We see that initially the plot shows “Nothing to summarize”. That is because we haven’t selected any data points yet.

The selected points are handled via a .selected property which is a base zero index linking the rows of the data frame we passed into our selector with the base zero index of any other Panes that we construct. If we are running this in a notebook we can run the following cell to update this property with the indices of all the penguins of species Gentoo. That should update the above DataSummaryPane with a pandas DataFrame showing that this species of penguin is fairly well distributed across the three islands of this data set.

[5]:
import numpy as np
summary_df.selected = list(np.where(penguins[penguins.species=="Gentoo"])[0]);

Tying the plots together

To see how this works we’ll need a data map. For that we’ll need some preprocessing for the numeric columns of the penguins data, and UMAP.

[6]:
from sklearn.preprocessing import RobustScaler
import umap

We can now build a data map out of the rescaled numeric penguins data, and create a BokehPlotPane for it.

[7]:
data_for_umap = RobustScaler().fit_transform(penguins.select_dtypes(include="number"))
penguin_datamap = umap.UMAP(random_state=37).fit_transform(data_for_umap)
plot = tnt.BokehPlotPane(
    penguin_datamap,
    labels=penguins.species,
    hover_text=penguins.island,
    width=500,
    height=500,
    legend_location="top_right",
    title="Penguins data map",
)

Finally we can link our previously constructed summary_plot DataSummaryPane with our newly constructed BokehPlotPane. This is done via our link_to_plot function which ties together the .selected properties of both panes.

[8]:
summary_df.link_to_plot(plot)
pn.Row(plot, summary_df)
[8]:

If you are running this in a notebook you can now select the lasso tool the leftmost plot and select a set of points. You should see the distribution of the islands that the selected penguins can be found on.

Multiple summaries

Remember that we can have multiple summaries and panes associated with any selected data.
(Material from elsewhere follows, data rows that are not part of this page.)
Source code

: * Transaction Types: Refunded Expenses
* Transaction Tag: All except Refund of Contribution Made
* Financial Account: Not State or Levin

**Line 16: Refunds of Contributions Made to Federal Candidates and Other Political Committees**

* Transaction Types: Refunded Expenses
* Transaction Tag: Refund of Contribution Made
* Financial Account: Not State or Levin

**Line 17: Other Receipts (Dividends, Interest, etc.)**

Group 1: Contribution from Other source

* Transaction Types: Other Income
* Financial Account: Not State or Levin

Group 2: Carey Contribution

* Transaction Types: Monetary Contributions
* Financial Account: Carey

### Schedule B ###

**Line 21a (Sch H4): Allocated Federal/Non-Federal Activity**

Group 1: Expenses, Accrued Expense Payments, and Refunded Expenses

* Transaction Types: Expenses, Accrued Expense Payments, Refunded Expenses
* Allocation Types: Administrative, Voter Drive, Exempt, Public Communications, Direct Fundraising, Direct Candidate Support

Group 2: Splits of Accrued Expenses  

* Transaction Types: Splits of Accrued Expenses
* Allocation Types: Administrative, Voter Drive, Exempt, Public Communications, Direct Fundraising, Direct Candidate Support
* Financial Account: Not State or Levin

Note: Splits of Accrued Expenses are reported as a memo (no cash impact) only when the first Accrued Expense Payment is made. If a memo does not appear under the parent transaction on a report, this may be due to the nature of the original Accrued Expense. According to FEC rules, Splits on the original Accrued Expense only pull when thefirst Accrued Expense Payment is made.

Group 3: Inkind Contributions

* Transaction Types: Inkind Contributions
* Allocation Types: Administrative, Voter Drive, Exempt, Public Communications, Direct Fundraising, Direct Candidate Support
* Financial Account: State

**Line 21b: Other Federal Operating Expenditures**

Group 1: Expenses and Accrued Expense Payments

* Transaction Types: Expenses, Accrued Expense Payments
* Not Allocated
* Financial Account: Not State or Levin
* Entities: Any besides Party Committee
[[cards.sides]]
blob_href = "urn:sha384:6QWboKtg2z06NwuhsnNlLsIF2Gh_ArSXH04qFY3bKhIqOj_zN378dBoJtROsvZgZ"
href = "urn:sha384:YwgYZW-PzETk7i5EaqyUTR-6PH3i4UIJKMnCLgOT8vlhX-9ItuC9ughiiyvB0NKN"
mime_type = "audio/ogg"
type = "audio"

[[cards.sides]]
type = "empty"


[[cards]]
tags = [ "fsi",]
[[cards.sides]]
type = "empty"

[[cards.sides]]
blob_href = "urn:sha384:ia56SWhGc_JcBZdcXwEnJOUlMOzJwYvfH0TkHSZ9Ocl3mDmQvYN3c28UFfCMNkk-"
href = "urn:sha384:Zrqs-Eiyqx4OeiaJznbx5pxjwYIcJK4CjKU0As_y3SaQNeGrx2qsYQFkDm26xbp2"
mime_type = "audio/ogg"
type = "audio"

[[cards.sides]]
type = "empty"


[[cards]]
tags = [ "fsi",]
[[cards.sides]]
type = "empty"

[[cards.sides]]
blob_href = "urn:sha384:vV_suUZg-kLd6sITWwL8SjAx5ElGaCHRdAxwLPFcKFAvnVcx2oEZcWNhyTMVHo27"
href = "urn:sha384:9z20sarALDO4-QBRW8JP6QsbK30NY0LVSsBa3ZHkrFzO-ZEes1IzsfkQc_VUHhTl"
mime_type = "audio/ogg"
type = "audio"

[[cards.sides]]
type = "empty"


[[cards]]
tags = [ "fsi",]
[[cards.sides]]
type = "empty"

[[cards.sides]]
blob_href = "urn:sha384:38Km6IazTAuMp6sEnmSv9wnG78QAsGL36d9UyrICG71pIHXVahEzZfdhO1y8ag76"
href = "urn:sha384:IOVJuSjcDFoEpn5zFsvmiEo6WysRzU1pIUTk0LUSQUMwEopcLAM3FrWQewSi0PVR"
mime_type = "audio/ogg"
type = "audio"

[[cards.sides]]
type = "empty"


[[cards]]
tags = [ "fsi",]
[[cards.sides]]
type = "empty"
Below we’ll construct a pair of ValueCountsSummerizer DataSummaryPane’s to allow us to explore the species and island of our selected data at the same time.

To save some space we’ll import the ValueCountsSummarizer directly and nest our constructors.

[9]:
from thisnotthat.summary.dataframe import ValueCountsSummarizer

summary_island= tnt.DataSummaryPane(ValueCountsSummarizer(penguins.island))
summary_island.link_to_plot(plot)

summary_species= tnt.DataSummaryPane(ValueCountsSummarizer(penguins.species))
summary_species.link_to_plot(plot)

pn.Row(plot, pn.Column(summary_island, summary_species))
[9]:

Once again, in a notebook select the lasso tool from the top bar of the leftmost pane and select various piles of data to see their species and island displayed on the right.